Renaldo Turnbull

No. 97
- Positions: Defensive end, linebacker

Personal information
- Born: January 5, 1966 (age 60) St. Thomas, U.S. Virgin Islands
- Listed height: 6 ft 5 in (1.96 m)
- Listed weight: 252 lb (114 kg)

Career information
- High school: Charlotte Amalie (VI)
- College: West Virginia
- NFL draft: 1990: 1st round, 14th overall pick

Career history
- New Orleans Saints (1990–1996); Carolina Panthers (1997);

Awards and highlights
- First-team All-Pro (1993); Pro Bowl (1993); PFWA All-Rookie Team (1990); 2× Second-team All-East (1988, 1989);

Career NFL statistics
- Tackles: 245
- Sacks: 45.5
- Forced fumbles: 9
- Fumble recoveries: 7
- Stats at Pro Football Reference

= Renaldo Turnbull =

US Virgin Islands gridiron football player (born 1966)

Renaldo Antonio Turnbull (born January 5, 1966) is a former professional American football defensive end and linebacker who played for the New Orleans Saints of the National Football League (NFL). He was the Saints 1st round (14th overall) in the 1990 NFL draft. Turnbull, a 6'5", 252 lb linebacker-defensive end from West Virginia University, played eight seasons in the NFL from 1990 to 1997 for the Saints and Carolina Panthers. In his NFL career, Turnbull played in 120 games with 45.5 sacks and one interception.

==College career==

In his sophomore season of 1987, Turnbull recorded 13 tackles and a pass break-up.

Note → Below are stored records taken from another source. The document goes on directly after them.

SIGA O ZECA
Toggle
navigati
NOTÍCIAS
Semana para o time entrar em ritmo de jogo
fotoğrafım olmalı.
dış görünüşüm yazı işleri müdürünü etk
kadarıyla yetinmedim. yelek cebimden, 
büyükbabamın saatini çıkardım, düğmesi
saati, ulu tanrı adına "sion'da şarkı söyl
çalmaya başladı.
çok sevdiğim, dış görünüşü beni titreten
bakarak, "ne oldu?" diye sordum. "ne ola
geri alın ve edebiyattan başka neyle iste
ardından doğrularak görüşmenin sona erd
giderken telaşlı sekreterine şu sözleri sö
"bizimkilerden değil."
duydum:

In 1988, Turnbull teamed up with Chris Haering, Steve Grant, Theron Ellis, and Lonnie Brockman to make up one of the greatest linebacking corps in school history. The team went undefeated, but lost in the Fiesta Bowl to Notre Dame for the national championship. Turnbull, recorded 73 tackles and a career and team-high 12 sacks as switching from linebacker to defensive end positions at times.

In his senior season of 1989, Turnbull recorded 67 tackles, two forced fumbles, eight sacks, and a career-high 11 tackles for a loss.

==Professional career==
Turnbull was selected in the 1990 NFL draft in the first round, 14th overall by the New Orleans Saints. He is one of only nine West Virginia Mountaineers selected in the first round of the NFL draft. As a rookie in 1990, Turnbull had nine sacks.

In 1993, Turnbull recorded 13.0 sacks and an interception. He was a Pro Bowl selection that season, which was the best in his career.

In his final three seasons as a Saint, Turnbull recorded 6.5, 7, and 6.5 sacks, respectively. In his final NFL season, 1997, Turnbull only recorded one sack while playing for the Carolina Panthers.

==Post-NFL career==
Since retiring from the NFL Renaldo Turnbull has held jobs as and is currently a coach and professional trainer.